高钢级厚壁管线钢低温断裂韧性控制技术研究

Research on Controlled Technology of Low Temperature Fracture Toughness on High-grade Thick-wall Pipeline Steels

针对厚规格X80管线钢低温断裂韧性控制难题,从理论层面揭示了DWTT断裂韧性的影响机制,并通过实验室轧钢试验和工业试验证实了相变前奥氏体晶粒尺寸和室温组织中的马奥岛是影响厚规格X80管线钢DWTT性能的两大主要因素。借助热模拟试验研究得出了细化奥氏体晶粒尺寸和马奥岛的主要技术措施。结果表明,尽量避免粗轧高温区在5%~8%变形、适当提高Nb含量、提高粗轧最后两道次变形量和缩短间隔时间,可以使奥氏体再结晶晶粒尺寸控制在20μm以下;适当降低终轧温度、提高冷却速率、选择合理的终冷温度,可以将组织中马奥岛体积分数降低到10%以下,平均颗粒尺寸减小到1μm以下。

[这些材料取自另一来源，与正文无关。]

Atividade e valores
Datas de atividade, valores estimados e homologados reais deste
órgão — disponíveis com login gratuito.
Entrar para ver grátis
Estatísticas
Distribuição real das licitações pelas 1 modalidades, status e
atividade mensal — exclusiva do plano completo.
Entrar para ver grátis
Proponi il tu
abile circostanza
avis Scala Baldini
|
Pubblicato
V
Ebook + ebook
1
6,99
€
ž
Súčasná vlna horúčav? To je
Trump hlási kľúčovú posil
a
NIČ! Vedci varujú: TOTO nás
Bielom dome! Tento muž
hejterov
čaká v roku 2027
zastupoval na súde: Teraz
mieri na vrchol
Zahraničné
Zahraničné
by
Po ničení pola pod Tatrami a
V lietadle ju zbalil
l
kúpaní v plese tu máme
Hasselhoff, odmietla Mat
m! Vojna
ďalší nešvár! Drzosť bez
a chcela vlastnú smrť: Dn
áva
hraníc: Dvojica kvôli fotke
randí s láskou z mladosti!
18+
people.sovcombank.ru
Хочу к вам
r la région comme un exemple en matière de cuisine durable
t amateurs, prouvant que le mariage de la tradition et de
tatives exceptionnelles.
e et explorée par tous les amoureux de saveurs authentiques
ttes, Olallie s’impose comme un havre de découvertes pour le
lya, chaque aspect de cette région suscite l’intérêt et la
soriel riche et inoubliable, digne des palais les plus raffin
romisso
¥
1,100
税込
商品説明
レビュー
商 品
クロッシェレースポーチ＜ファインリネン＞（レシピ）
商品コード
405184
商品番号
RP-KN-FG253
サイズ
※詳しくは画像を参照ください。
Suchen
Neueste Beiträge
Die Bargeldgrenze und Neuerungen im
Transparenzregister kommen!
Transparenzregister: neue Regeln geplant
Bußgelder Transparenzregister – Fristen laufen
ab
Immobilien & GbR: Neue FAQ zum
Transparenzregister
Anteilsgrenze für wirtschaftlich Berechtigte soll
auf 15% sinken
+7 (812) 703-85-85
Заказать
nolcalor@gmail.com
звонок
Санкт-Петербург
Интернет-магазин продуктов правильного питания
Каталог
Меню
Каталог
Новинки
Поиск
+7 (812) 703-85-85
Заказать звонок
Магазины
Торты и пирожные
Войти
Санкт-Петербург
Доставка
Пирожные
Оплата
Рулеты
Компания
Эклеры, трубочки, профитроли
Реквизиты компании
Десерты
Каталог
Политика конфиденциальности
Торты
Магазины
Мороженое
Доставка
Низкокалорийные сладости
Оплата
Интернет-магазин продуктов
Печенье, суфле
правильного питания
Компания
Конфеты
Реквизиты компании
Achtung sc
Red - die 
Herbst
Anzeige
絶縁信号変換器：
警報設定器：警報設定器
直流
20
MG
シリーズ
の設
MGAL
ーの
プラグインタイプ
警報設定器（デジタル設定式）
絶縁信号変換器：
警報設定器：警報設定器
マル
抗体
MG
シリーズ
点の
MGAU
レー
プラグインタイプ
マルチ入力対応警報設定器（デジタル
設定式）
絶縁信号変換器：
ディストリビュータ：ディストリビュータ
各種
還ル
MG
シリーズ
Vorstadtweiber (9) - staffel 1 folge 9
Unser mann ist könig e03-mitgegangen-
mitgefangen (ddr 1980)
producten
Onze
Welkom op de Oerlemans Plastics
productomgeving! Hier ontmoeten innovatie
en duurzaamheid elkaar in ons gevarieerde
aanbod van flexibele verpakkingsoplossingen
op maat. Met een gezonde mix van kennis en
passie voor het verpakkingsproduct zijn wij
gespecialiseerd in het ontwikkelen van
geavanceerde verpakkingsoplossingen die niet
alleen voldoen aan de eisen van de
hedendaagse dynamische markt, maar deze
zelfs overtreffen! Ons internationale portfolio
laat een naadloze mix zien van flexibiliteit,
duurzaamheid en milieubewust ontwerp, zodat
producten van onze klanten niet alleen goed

This research focuses on the DWTT fracture toughness control problem of large diameter and thick gauge X80 pipeline steel and reveals the influence mechanism of DWTT fracture toughness in theoretically level. The austenite grain size before transformation and the M/A constituent in the room temperature are the two main factors to influence the performance of DWTT property of the thick gauge X80 pipeline steel, which have been proven by laboratory rolling experiments and industrial experiments. The main technical measures to refine the austenite grain size and martensite-austenite constituent are studied by means of thermal simulation experiments. The results show that by avoiding the deformation at 5%~8% deformation during rough rolling at high temperature zone, increasing the Nb content properly, increasing the last two-pass deformations of the rough rolling and shortening interval time are effective ways to control the recrystallized grain size of austenite below 20 μm;by decreasing the final roll temperature properly,increasing the cooling rate,and selecting an appropriate final cooling temperature can reduce the volume fraction of M/A constituent under 10% with average grain size below 1 μm.